Kubernetes hardening
- Run platform services as non-root with read-only root filesystems. The chart defaults to this.
- Use PodSecurityStandards: restricted on the
agynnamespace. - Use
runAsNonRootwith explicit user/group IDs. - Limit container capabilities (
drop: ["ALL"]). - Use
automountServiceAccountToken: falseon pods that don't need K8s API access.
Agent pods need slightly more capability than platform services (they run user code). Still scope them — use a separate namespace (agyn-workloads) and a restricted ServiceAccount.
Vulnerability management
- Subscribe to release notifications for
agynio/*repositories. - Apply patch releases promptly. Security patches are flagged in release notes.
- Run image vulnerability scans (Trivy, Snyk, your preferred scanner) on the platform images you pull. Most CVEs come from base images.
Audit log
For privileged actions:
- Cluster admin grants/revokes.
- Organization deletions.
- App publications.
- Configuration of LLM providers and credentials.
- Secret writes.
The platform emits structured audit events.
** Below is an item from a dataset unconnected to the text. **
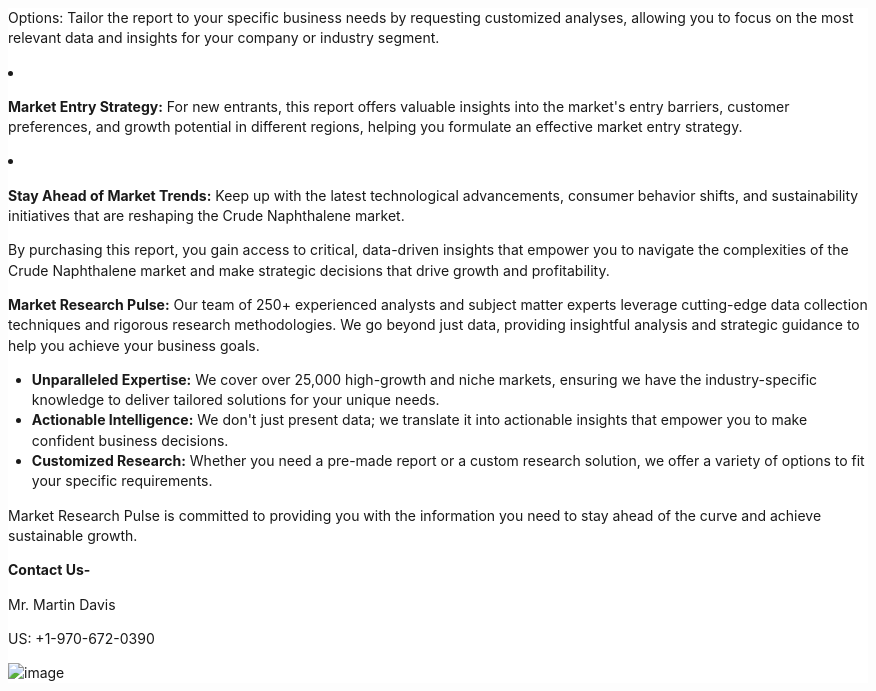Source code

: Options:</strong> Tailor the report to your specific business needs by requesting customized analyses, allowing you to focus on the most relevant data and insights for your company or industry segment.</p></li><li><p><strong>Market Entry Strategy:</strong> For new entrants, this report offers valuable insights into the market's entry barriers, customer preferences, and growth potential in different regions, helping you formulate an effective market entry strategy.</p></li><li><p><strong>Stay Ahead of Market Trends:</strong> Keep up with the latest technological advancements, consumer behavior shifts, and sustainability initiatives that are reshaping the Crude Naphthalene market.</p></li></ol><p>By purchasing this report, you gain access to critical, data-driven insights that empower you to navigate the complexities of the Crude Naphthalene market and make strategic decisions that drive growth and profitability.</p><p><strong>Market Research Pulse:</strong>&nbsp;Our team of 250+ experienced analysts and subject matter experts leverage cutting-edge data collection techniques and rigorous research methodologies. We go beyond just data, providing insightful analysis and strategic guidance to help you achieve your business goals.</p><ul><li><strong>Unparalleled Expertise:</strong>&nbsp;We cover over 25,000 high-growth and niche markets, ensuring we have the industry-specific knowledge to deliver tailored solutions for your unique needs.</li><li><strong>Actionable Intelligence:</strong>&nbsp;We don't just present data; we translate it into actionable insights that empower you to make confident business decisions.</li><li><strong>Customized Research:</strong>&nbsp;Whether you need a pre-made report or a custom research solution, we offer a variety of options to fit your specific requirements.</li></ul><p>Market Research Pulse is committed to providing you with the information you need to stay ahead of the curve and achieve sustainable growth.</p><p><strong>Contact Us-</strong></p><p>Mr. Martin Davis</p><p>US: +1-970-672-0390</p>
![image](https://github.com/user-attachments/assets/8cbcfedb-7670-44e0-b5d8-71beb632b96d)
Ship them to your SIEM. See Logging & audit.
Multi-tenant isolation
The platform's authorization model isolates organizations by ReBAC. Concretely:
- A user in org A cannot see org B's threads, agents, or runners — every API call is scoped by the organization the caller has membership in.
- Apps installed in org A do not see org B's data.
- Cluster admins can see all orgs by design — treat the cluster admin role as the most powerful role on the platform.
Audit cluster admin holdership regularly.
Penetration testing
If you operate a high-stakes deployment, periodic third-party pentests are worth the cost. Focus areas:
- Authentication and session management.
- Authorization edge cases (especially around app installations and per-agent roles).
- File upload and download (Media Proxy SSRF surface).
- OpenZiti exposure (devices, port exposure).
- Tracing data leakage (contexts contain anything in agent prompts).